## Task description
For this exercise, reproduce the records exactly as they stand and do not carry any images over.

## Records shown
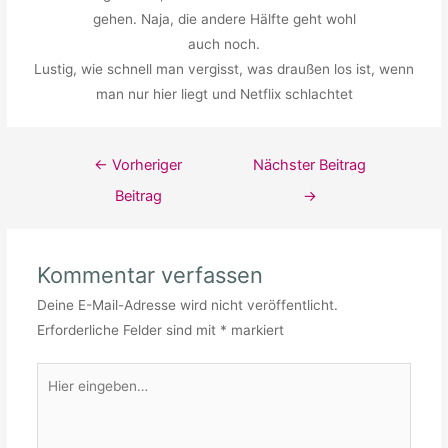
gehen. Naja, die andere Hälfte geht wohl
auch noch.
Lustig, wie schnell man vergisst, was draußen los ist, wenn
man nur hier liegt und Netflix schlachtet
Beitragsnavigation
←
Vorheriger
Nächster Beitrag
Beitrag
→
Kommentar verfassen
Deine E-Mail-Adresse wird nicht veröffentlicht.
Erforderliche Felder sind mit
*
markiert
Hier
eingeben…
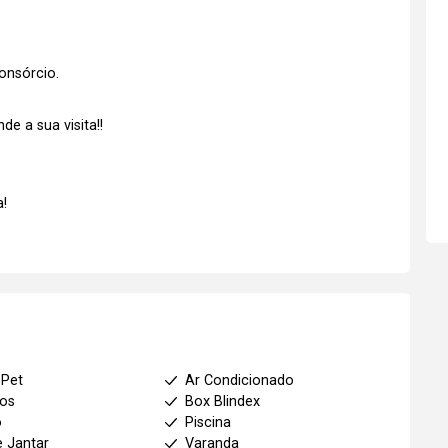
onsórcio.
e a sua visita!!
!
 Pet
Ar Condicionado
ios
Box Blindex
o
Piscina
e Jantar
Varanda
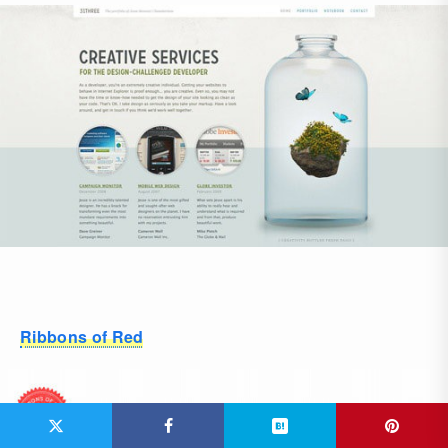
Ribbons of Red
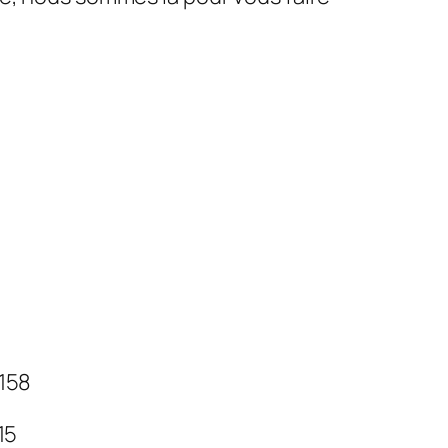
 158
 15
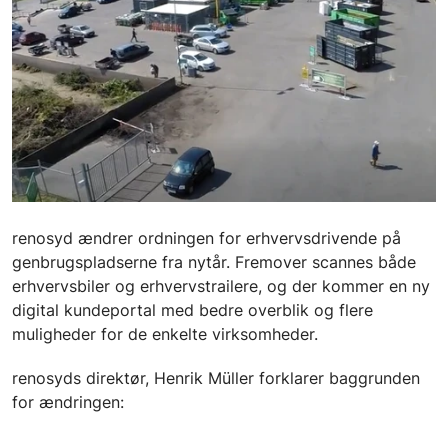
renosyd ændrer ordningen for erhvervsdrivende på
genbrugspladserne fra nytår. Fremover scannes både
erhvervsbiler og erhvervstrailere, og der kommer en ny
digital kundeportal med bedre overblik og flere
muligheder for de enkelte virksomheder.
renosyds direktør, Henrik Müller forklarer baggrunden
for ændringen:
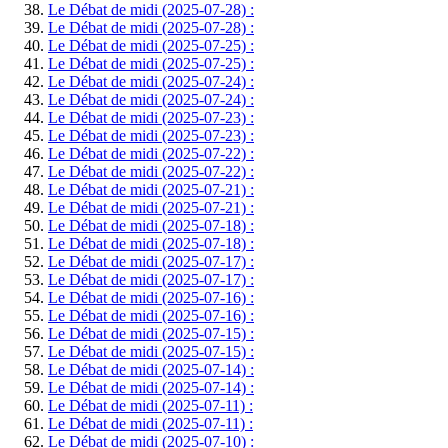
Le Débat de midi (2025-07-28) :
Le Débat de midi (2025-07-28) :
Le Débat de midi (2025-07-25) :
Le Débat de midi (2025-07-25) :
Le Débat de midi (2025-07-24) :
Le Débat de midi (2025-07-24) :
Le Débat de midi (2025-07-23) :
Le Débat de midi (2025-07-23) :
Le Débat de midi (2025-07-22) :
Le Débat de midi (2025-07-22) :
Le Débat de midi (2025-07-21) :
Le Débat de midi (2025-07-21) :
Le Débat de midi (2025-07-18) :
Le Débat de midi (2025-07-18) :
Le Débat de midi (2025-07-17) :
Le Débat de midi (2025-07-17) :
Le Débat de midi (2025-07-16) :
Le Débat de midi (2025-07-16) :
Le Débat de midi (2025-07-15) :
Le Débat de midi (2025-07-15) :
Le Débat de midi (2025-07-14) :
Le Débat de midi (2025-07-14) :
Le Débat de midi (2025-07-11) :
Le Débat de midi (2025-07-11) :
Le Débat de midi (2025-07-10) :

## Result
gehen. Naja, die andere Hälfte geht wohl
auch noch.
Lustig, wie schnell man vergisst, was draußen los ist, wenn
man nur hier liegt und Netflix schlachtet
Beitragsnavigation
←
Vorheriger
Nächster Beitrag
Beitrag
→
Kommentar verfassen
Deine E-Mail-Adresse wird nicht veröffentlicht.
Erforderliche Felder sind mit
*
markiert
Hier
eingeben…
onsórcio.
e a sua visita!!
!
 Pet
Ar Condicionado
ios
Box Blindex
o
Piscina
e Jantar
Varanda
Ribbons of Red
 158
 15
renosyd ændrer ordningen for erhvervsdrivende på
genbrugspladserne fra nytår. Fremover scannes både
erhvervsbiler og erhvervstrailere, og der kommer en ny
digital kundeportal med bedre overblik og flere
muligheder for de enkelte virksomheder.
renosyds direktør, Henrik Müller forklarer baggrunden
for ændringen:
Le Débat de midi (2025-07-28) :
Le Débat de midi (2025-07-28) :
Le Débat de midi (2025-07-25) :
Le Débat de midi (2025-07-25) :
Le Débat de midi (2025-07-24) :
Le Débat de midi (2025-07-24) :
Le Débat de midi (2025-07-23) :
Le Débat de midi (2025-07-23) :
Le Débat de midi (2025-07-22) :
Le Débat de midi (2025-07-22) :
Le Débat de midi (2025-07-21) :
Le Débat de midi (2025-07-21) :
Le Débat de midi (2025-07-18) :
Le Débat de midi (2025-07-18) :
Le Débat de midi (2025-07-17) :
Le Débat de midi (2025-07-17) :
Le Débat de midi (2025-07-16) :
Le Débat de midi (2025-07-16) :
Le Débat de midi (2025-07-15) :
Le Débat de midi (2025-07-15) :
Le Débat de midi (2025-07-14) :
Le Débat de midi (2025-07-14) :
Le Débat de midi (2025-07-11) :
Le Débat de midi (2025-07-11) :
Le Débat de midi (2025-07-10) :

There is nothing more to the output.